*Supplied data*.
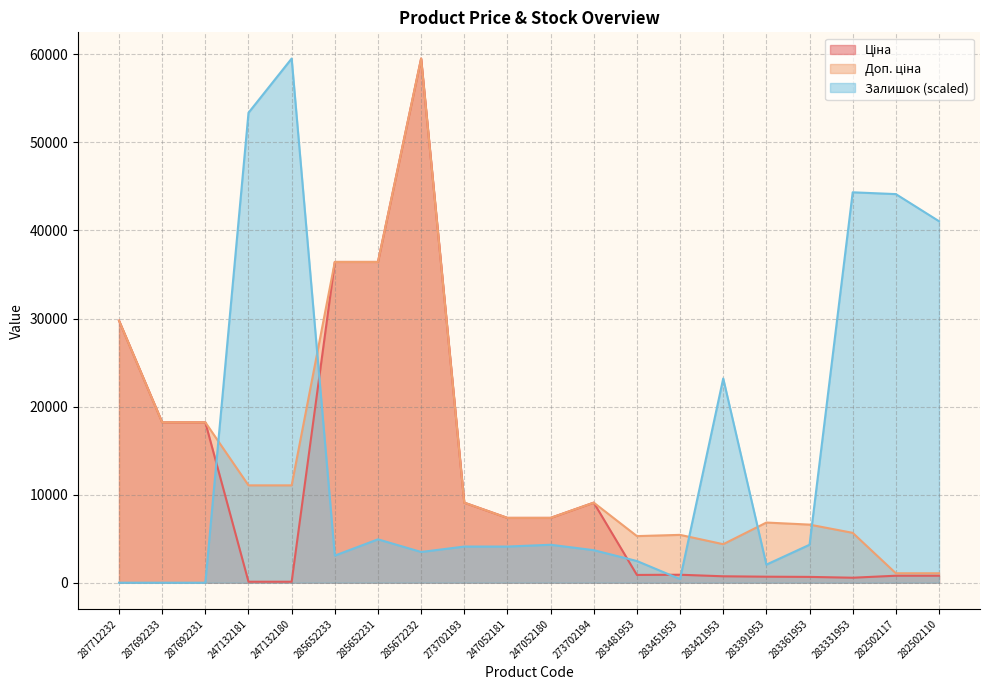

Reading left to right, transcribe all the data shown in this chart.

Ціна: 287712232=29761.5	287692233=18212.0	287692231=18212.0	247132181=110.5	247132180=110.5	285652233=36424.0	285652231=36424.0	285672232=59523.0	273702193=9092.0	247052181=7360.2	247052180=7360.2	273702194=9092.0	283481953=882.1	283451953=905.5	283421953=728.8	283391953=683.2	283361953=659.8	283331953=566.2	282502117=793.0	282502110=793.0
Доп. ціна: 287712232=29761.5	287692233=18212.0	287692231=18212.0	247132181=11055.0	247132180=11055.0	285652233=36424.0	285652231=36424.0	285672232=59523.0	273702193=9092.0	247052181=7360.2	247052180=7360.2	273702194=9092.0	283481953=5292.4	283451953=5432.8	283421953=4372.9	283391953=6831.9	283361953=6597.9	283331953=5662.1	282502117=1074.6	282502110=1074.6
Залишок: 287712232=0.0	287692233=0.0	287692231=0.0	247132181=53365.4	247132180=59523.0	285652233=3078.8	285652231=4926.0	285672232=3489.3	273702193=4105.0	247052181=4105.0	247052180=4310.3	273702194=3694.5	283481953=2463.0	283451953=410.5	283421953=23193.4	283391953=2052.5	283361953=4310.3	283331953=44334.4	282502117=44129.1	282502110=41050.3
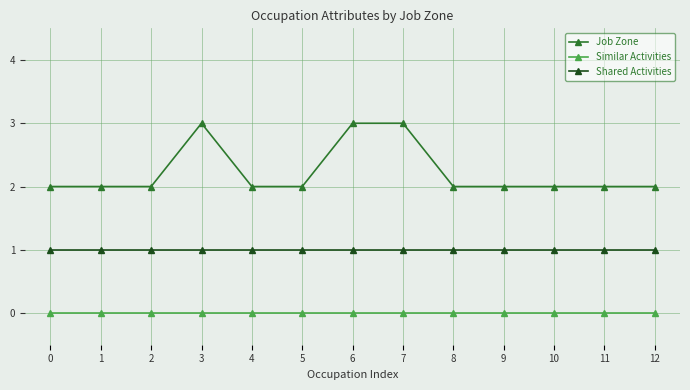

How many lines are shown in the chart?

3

*Task description*. Can you write out all of the material above line for line, leaving out the pictures?

*Result of the exercise*.
Reading left to right, transcribe all the data shown in this chart.

Ціна: 287712232=29761.5	287692233=18212.0	287692231=18212.0	247132181=110.5	247132180=110.5	285652233=36424.0	285652231=36424.0	285672232=59523.0	273702193=9092.0	247052181=7360.2	247052180=7360.2	273702194=9092.0	283481953=882.1	283451953=905.5	283421953=728.8	283391953=683.2	283361953=659.8	283331953=566.2	282502117=793.0	282502110=793.0
Доп. ціна: 287712232=29761.5	287692233=18212.0	287692231=18212.0	247132181=11055.0	247132180=11055.0	285652233=36424.0	285652231=36424.0	285672232=59523.0	273702193=9092.0	247052181=7360.2	247052180=7360.2	273702194=9092.0	283481953=5292.4	283451953=5432.8	283421953=4372.9	283391953=6831.9	283361953=6597.9	283331953=5662.1	282502117=1074.6	282502110=1074.6
Залишок: 287712232=0.0	287692233=0.0	287692231=0.0	247132181=53365.4	247132180=59523.0	285652233=3078.8	285652231=4926.0	285672232=3489.3	273702193=4105.0	247052181=4105.0	247052180=4310.3	273702194=3694.5	283481953=2463.0	283451953=410.5	283421953=23193.4	283391953=2052.5	283361953=4310.3	283331953=44334.4	282502117=44129.1	282502110=41050.3

How many lines are shown in the chart?

3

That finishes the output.